Frances McNulty Logan Lewis Lecture Series features
Author, The Woman Who Smashed Codes
Wednesday, October 24, 2018 at 5:30 PM
The George C. Marshall Pogue Auditorium
About Francis McNulty Logan Lewis:
Growing up in Lexington, Frances McNulty Logan Lewis had the run of the post of the Virginia Military Institute. She spent much time in the Anderson House on Letcher Avenue, where Moody Hall now stands, and played with the cows in what she called “the back lot,” the current location of the George C. Marshall Foundation.
In a letter to former Marshall Foundation staff member, Royster Lyle, Mrs. Lewis said she’d like to be remembered “as the little girl who played on Letcher Avenue, the parade ground and in the woods along Woods Creek,” and also, she added “attending the ‘hops’ with all the cadets.”
Later, Mrs. Lewis, became an ardent admirer of George Catlett Marshall. In letters to several Marshall Foundation presidents, Mrs. Lewis referred frequently to “the solider who received the Nobel Prize for Peace.” She lamented the fact that both military and civilian leaders of the time in which she was writing-the mid 1970’s until her death in 1992-lacked “the combination of genuine idealism and practical no-nonsense realism” that defined Marshall and served as the bedrock of his unique character.
Mrs. Lewis demonstrated her belief in Marshall and the Foundation charged with preserving and perpetuating his legacy through her financial support until 1992.
About Jason Fagone:
Jason Fagone is a reporter and author who covers science, technology, and culture. He works as an investigative reporter at the San Francisco Chronicle, the largest newspaper in Northern California. Jason lives in San Francisco with his wife, daughter and dog.
Jason has written three nonfiction books. His first, Horseman of the Esophagus (2005), explored the world of competitive eating and the American appetite. He followed that with Ingenious (2012), the story of a $10 million prize to build the super-efficient car of the future.

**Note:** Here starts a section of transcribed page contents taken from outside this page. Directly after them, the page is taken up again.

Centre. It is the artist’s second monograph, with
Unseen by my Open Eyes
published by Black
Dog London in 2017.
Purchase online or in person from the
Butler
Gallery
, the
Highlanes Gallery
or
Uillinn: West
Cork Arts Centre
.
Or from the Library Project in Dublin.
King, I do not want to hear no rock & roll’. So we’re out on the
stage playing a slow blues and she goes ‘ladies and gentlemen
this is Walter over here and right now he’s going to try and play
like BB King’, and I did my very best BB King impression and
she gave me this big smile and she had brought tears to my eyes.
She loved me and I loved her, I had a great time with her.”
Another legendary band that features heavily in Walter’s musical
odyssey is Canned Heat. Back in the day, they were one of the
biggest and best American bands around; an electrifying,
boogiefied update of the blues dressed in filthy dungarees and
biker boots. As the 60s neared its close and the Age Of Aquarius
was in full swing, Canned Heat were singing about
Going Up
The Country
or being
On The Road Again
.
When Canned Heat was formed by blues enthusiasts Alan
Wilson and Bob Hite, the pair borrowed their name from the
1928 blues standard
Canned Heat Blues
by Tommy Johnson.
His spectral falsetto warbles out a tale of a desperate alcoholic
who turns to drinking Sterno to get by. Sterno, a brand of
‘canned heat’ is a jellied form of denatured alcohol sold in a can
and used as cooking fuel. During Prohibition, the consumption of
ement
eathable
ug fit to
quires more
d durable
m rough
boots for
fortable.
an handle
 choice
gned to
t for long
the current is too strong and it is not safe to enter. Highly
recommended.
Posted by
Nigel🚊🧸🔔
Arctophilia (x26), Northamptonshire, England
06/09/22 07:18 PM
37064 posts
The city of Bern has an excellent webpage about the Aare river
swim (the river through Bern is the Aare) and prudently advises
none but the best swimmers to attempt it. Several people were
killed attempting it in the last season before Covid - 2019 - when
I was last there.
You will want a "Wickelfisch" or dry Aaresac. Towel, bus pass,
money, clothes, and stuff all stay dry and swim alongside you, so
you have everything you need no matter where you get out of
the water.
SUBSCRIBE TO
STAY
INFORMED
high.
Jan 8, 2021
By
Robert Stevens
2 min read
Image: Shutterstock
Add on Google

In 2013, Jason began researching the life of codebreaker Elizebeth Smith Friedman and found his way to the Marshall Foundation, diving into the library’s remarkable collection of Elizebeth’s letters. The result is his book The Woman Who Smashed Codes, published last year by Dey Street/Harper Collins. It was named one of NPR’s Best Books of 2017 and a 2018 Notable Book of the American Library Association. The book is now being developed into a TV series by the creators of the show “The Good Wife.”